WARREN, Pa. – While Monday’s City Council budget work session served as an “introduction” to the budget for incoming Councilmembers, one thing remained abundantly clear.
The EMS crisis isn’t going away anytime soon.
City staff had previously told council they believed the City’s fund balance could be maintained without a tax increase until 2024. That prompted Councilman John Wortman to ask what options council would have to maintain both tax rates and city services.
“Is there a way for us to maintain our current tax rates when we get to 2023 (and) maintain our level of service before we have to adapt our service level?” Worman asked. “Is it possible to address our budget without having to raise taxes to not have to change our service levels? And if there are changes that need to be made, what is city staff’s recommendation?”
Those questions quickly pivoted the discussion to the current EMS situation.
“I think the biggest issues are your fire and EMS services,” City Manager Nancy Freenock said. “We’re talking right now about the EMS but I think Fire won’t be far behind. Volunteers are aging out. So whether we move to an authority at the county level and the city’s current fire department staff is limited or becomes a separate entity, it’s going to impact the services available in the city.”

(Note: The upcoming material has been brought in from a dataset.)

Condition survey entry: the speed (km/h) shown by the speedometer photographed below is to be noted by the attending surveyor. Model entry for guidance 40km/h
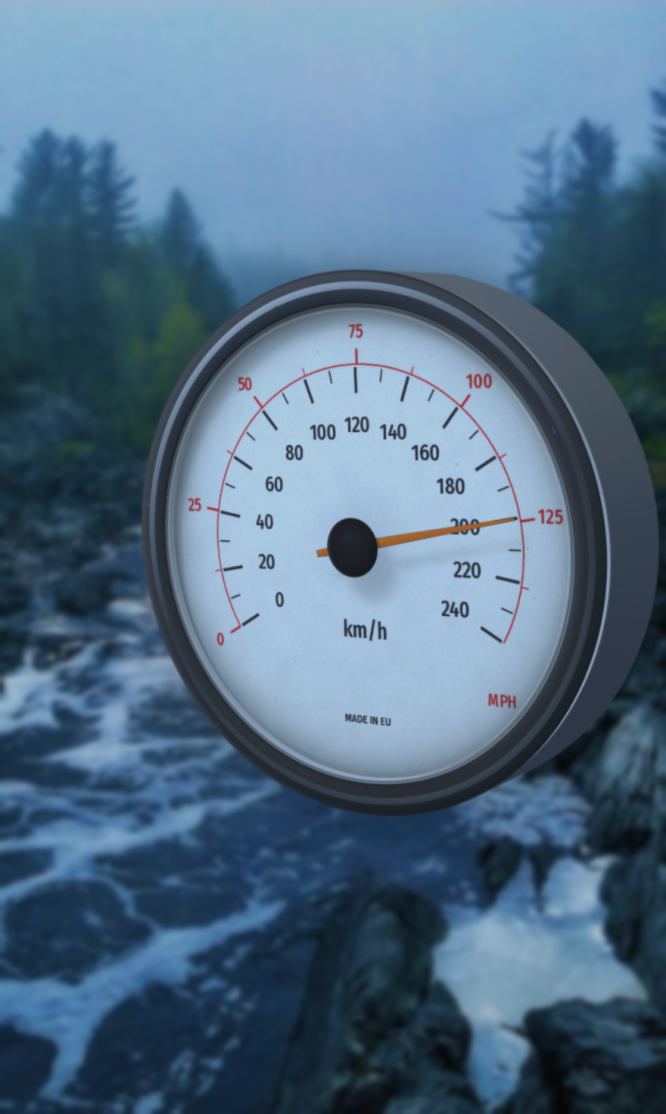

The city has been working to find a solution to the EMS issue, especially in regard to mutual aid for municipalities outside city limits. The City has a letter from the Department of Health stating that it does not have to respond to calls outside the city, but Council has yet to take any official action on that letter.
Wortman pointed to the recent decision by Sheffield Volunteer Fire Department to change ambulance service from Basic Life Support to Quick Response Service as a reason to make a decision sooner rather than later.
The longer City Council waits to act, Wortman said, “other municipalities are making decisions that impact us, and I understand why we’re waiting to make this decision, but it needs to be the immediate priority when our new council gets sworn into office.”
“Every time that we continue to not act on this question, it is potentially leading to a situation where our assets and services that our taxpayers pay for, that they keep having their taxes raised to pay for, are not going to be available,” Wortman said.
Mayor Maurice Cashman said simply ending responses outside the city would also lead to a tax increase.
“If you took the action and we’re doing no EMS services outside of the city, that’s going to lead to a tax increase because you’re going to lose revenue,” Cashman said. “So there’s a lot more to the EMS problem than just we have the right to do this.”
Cashman added that if the City stops responding to mutual aid requests outside city limits, then other municipalities could stop responding to requests from the city as well.
“It gets to be more of a two-way street than meets the eye,” Cashman said. “So consequently, that decision and where we go from here is a very, very delicate scenario.”
What the city does about the EMS issue, Wortman said, will ultimately answer many of the current budget questions.
“The answer to those (EMS) questions, is also the answer to these budget issues,” Wortman said.